Le peuple s’est complètement perdu et c’est le néant : niveau réflexion zéro, perception logique zéro, libre arbitre assumé zéro etc. Le peuple est complice, nous méritons nos gouvernants. N’oublions pas qu’un peuple n’a que les dirigeants qu’il mérite. Ici, on dit que seule la lutte libère. Et nous ne ferons pas exception à cette règle : si nous voulons être libres, nous devons sortir de nos zones de confort et affronter la réalité ; nous devons battre le macadam, inhaler du gaz et défier les caprices de la nature ; pour exiger une prise en charge, une meilleure prise en charge, de nos préoccupations. Sans une démarche pacifique et pacifiée, comment peut-on continuer de cautionner des inégalités aussi manifestes ? Les fonds politiques alloués à Macky Sall s’élèvent à huit milliards 100 millions Cfa. Une manne financière votée par l’Assemblée nationale et qui n’est assujettie à aucun contrôle d’un quelconque corps. Le président de la République peut en faire ce que bon lui semble. C’est quand même incroyable.
De plus, le budget qui vient d’être voté est à la hausse, avec toujours bien sûr, le budget de la présidence qui ne cesse de s’accroître…
Alors que la paupérisation s’est généralisée, pas moins de 1.800.000 Sénégalais sont menacés de faim, dont 348.021 en situation de crise. Après, on ose dire à l’étudiant affamé de ne pas faire la grève, aux jeunes chômeurs de ne pas partir en mer, investissez ici ! Comment investir dans un pays où la durée de vie des Pme-Pmi est estimée à deux ans ? Un pays où nous n’avons que 60 urgentistes et 80cardiologues pour 16 millions de personnes… Alors, je n’en veux plus au peuple… Je n’en veux même plus aux politiques qui nous trahissent… Parce que s’ils sont responsables, nous le sommes aussi en laissant faire. Donc au final, soit j’en veux à tout le monde, soit je n’en veux à personne en fait. Je m’en veux à moi en premier finalement…
C’est peut-être juste dans nos gènes à tous de vivoter au lieu de vivre dans la plénitude, l’abondance et la richesse de vivre dans la galère. En attendant, au lieu de nous lever pour nous battre tous comme un seul homme, dans une lutte pacifique, mais avec courage, détermination et lucidité, on persiste dans l’insouciance et l’ignorance. On préfère l’agréable à l’utile, mais pour combien de temps encore ?
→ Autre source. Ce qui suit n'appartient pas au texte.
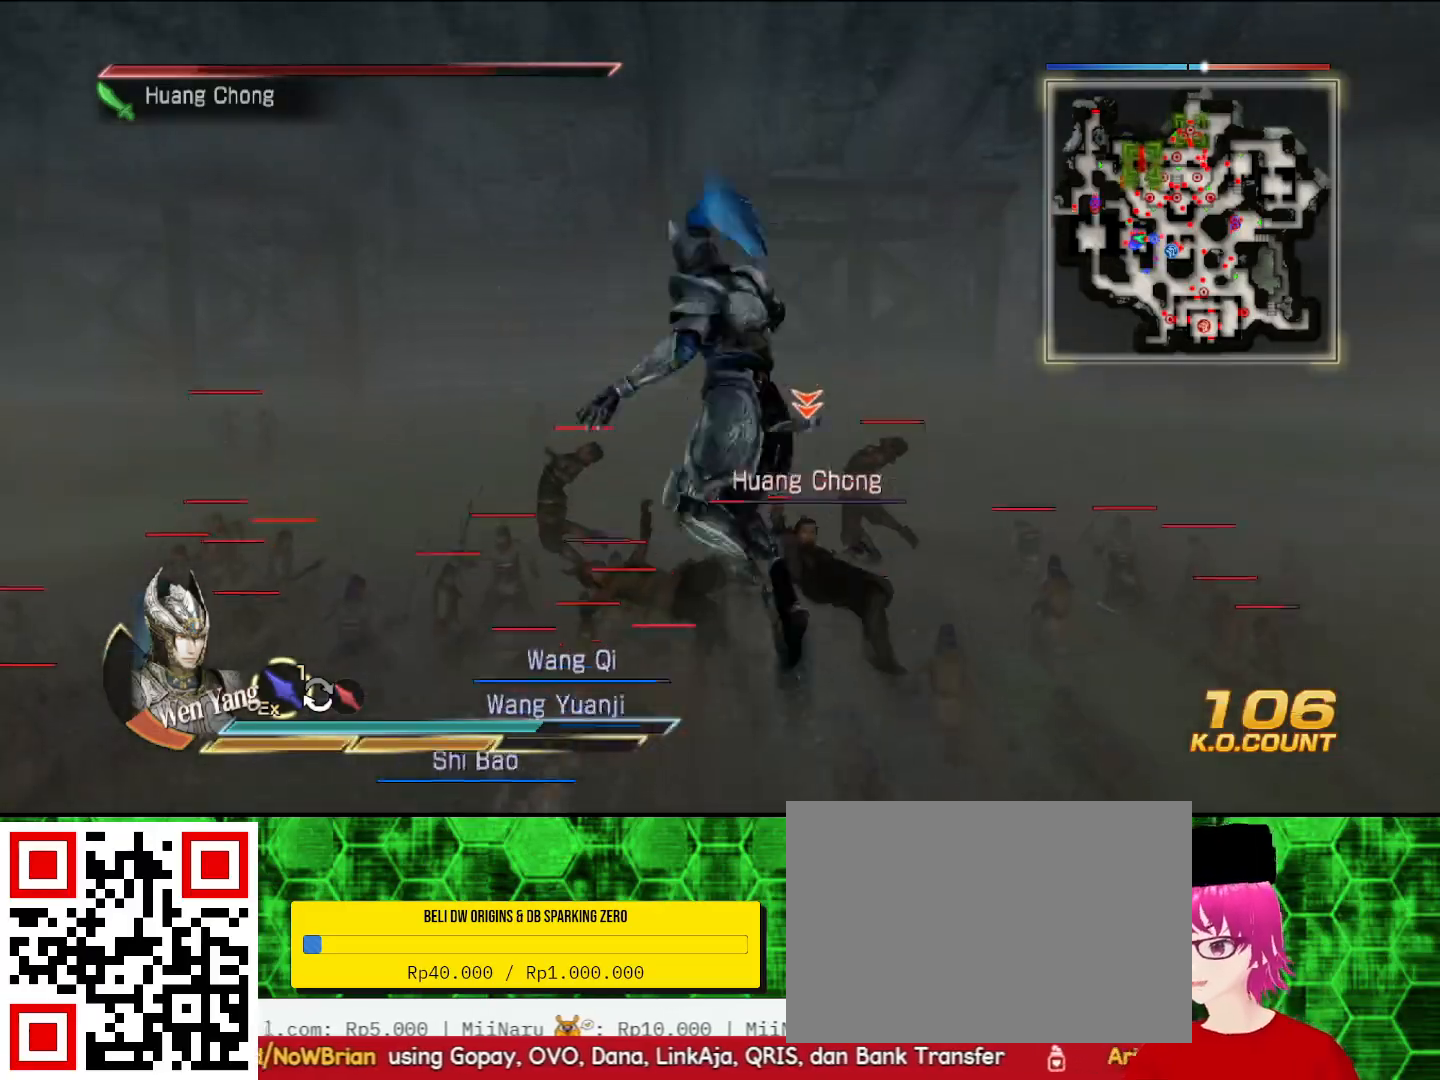
{"buttons": ["CIRCLE"], "left_stick": "up", "right_stick": "center", "events": []}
Parce qu’on entend tout le monde dire depuis quelques années «dina baax». Mais bien sûr ! Ne vous en faites même pas, continuons de danser, c’est décembre, allons tous envahir les concerts et autres… Ça fait presque 60 ans que les gens disent la même chose, mais jusqu’à présent rien… Mais comme on préfère se voiler la face, allons faire du petit ou grand bal un bal masqué pour faire semblant d’être joyeux pendant un instant : c’est là paraître, ou bien ? Alors, exhibons-nous, montrons à tout le monde ce que nous avons, mais aussi et surtout, ce que nous n’avons pas : c’est à dire courage et dignité.
En vérité, ce n’est pas Guy et Cie qui sont en prison, mais nous-mêmes !
Heureux et libre est celui qui ose dire NON.